Rapsodo does offer a 2-year plan ($329.99) and lifetime access ($599.99), which changes the calculus if you're planning to hold onto it.
Simulation and software
The SC200 Plus has no sim capability. It connects to a basic Voice Caddie app via Bluetooth, but there's nothing to connect to if you want virtual courses. That's by design — it's not that kind of product.
The MLM2PRO connects to E6 Connect and GSPro, which opens up thousands of courses for indoor sim play. That capability is part of the Premium subscription.
Standalone use and portability
This one actually matters at the range. The SC200 Plus has a built-in LCD display and announces distances out loud. No phone required. No Bluetooth pairing in the sun. You set it up, hit balls, and it tells you what happened.
The MLM2PRO is app-only — iOS or Android. If your range doesn't have good lighting for the cameras, or you'd rather not manage a phone mount, that's worth thinking about.
The SC200 Plus is also pocket-sized at 206g.
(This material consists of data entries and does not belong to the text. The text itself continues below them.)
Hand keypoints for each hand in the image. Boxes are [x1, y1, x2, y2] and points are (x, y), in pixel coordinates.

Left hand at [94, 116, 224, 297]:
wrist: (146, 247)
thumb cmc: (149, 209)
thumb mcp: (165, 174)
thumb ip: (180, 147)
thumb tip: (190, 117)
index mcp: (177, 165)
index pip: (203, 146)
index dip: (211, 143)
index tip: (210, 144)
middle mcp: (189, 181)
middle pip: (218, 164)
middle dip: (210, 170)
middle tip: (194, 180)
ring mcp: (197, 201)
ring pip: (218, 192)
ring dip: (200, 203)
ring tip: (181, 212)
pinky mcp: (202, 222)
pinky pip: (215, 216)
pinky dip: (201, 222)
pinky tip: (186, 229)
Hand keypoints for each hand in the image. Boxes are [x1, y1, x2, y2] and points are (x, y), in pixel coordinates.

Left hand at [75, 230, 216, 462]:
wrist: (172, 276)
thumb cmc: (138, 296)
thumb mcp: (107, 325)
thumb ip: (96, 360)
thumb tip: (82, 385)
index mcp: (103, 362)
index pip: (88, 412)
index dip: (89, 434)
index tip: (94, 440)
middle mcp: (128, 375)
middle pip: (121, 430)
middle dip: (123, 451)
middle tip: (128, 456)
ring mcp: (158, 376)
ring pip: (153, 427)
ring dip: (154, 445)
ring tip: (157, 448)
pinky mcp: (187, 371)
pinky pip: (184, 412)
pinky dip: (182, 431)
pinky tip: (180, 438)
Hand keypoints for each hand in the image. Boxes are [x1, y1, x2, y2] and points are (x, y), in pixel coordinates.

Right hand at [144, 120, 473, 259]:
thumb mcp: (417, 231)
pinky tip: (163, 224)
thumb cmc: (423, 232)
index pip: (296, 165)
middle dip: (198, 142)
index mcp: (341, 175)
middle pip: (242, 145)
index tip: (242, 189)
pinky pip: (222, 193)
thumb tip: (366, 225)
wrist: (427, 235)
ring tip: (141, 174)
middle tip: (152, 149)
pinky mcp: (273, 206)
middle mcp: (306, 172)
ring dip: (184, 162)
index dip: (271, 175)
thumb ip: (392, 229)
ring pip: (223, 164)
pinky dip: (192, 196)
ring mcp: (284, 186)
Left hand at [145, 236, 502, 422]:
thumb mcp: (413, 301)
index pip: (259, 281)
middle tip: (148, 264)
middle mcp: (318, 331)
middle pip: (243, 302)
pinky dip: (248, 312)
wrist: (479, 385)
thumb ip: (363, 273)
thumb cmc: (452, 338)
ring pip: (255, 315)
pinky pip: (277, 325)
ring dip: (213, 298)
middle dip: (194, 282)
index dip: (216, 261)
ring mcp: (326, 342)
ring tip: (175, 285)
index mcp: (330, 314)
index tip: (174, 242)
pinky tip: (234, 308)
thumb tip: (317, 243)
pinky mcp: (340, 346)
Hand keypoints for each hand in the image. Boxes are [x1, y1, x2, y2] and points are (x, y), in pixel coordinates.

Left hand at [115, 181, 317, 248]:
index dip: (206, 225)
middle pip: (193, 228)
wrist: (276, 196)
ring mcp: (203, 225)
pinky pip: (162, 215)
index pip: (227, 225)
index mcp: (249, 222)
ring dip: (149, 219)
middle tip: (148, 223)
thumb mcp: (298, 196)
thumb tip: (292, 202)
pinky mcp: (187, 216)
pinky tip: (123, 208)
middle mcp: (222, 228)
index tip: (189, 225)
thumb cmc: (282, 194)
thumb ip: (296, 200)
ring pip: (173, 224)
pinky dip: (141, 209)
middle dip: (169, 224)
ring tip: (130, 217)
The MLM2PRO isn't heavy, but it's a larger footprint and requires more deliberate setup.
Who Should Buy Which
Rapsodo MLM2PRO
- You're building or already have a sim setup at home and need a launch monitor that connects to GSPro or E6.
- You're working with a coach and want to bring trackable data — club path, angle of attack, spin — to every session.
- You practice indoors regularly and are willing to buy RPT balls to get spin data.
- You've budgeted for the subscription and see it as part of a training ecosystem, not an add-on.
Swing Caddie SC200 Plus
- You go to the range twice a week and mostly want honest carry numbers, not a data dashboard.
- You don't want to manage subscriptions, apps, or special balls. You want to hit and know.
- You're shopping around $250 and the MLM2PRO is twice your budget before subscriptions.
- You already own a sim setup and just need a range companion that doesn't require a charging cable.
- You coach juniors or beginners who don't need spin data yet but do need swing speed feedback.
The Bottom Line
If you're building something — a sim room, a training routine built around real data, an indoor practice setup — the MLM2PRO is worth the investment. It's a fundamentally more capable device. Just go in clear-eyed: the hardware price is the starting line, not the finish. Over three years, you're probably spending $1,200–$1,300 all in.
If you want to know your distances, don't care about simulation, and aren't interested in managing an app or a subscription, the SC200 Plus is genuinely excellent at what it does. It's the purest version of "put it down, hit balls, get numbers."
Get the SC200 Plus.
...unless you know you need what the MLM2PRO offers. Then get the MLM2PRO.